Lázaro Romero León, un cubano que llevaba 28 años firmando puntualmente sus citas con migración, descubrió que la eficiencia del Servicio de Inmigración y Control de Aduanas (ICE) no tiene límites: son capaces de ignorar hasta una orden judicial.
El juez Hernán Diego Vera había sido "extremadamente claro" al prohibir que trasladaran al señor Romero León fuera de Estados Unidos mientras se resolvía su situación legal. El gobierno leyó la orden, la procesó y, según admitieron después, tuvo un "aparente error de comunicación" que terminó enviando al hombre directo a la frontera con México.
La logística del error fue impecable. Tras ser expulsado ilegalmente, Romero León pasó tres meses en una "agonía pura" que incluyó ser detenido por agentes mexicanos y terminar depositado en la frontera con Guatemala. El pasajero terminó viviendo en la calle en Tapachula, con la misma ropa del día de su salida y alimentándose de donaciones.
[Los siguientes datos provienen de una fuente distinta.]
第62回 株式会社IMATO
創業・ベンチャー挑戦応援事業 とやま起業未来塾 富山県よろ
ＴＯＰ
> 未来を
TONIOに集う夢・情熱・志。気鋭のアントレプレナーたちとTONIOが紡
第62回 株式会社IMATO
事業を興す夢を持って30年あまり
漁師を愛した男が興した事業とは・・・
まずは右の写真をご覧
Mientras el señor Romero León experimentaba la indigencia en el sur de México, el Departamento de Seguridad Nacional (DHS) se encargaba de cuidar su imagen pública. Para el Departamento, el hombre es un "inmigrante ilegal criminal con un historial delictivo extenso", omitiendo el detalle de que el historial del gobierno incluye mandar personas a países donde no tienen papeles ni permiso de entrada por pura distracción.
Después de varios intentos fallidos y tres meses de trámites para corregir el desliz, Estados Unidos finalmente logró traer de vuelta al hombre a California.
El sistema de deportación ya incluye el servicio de devolución gratuita por error.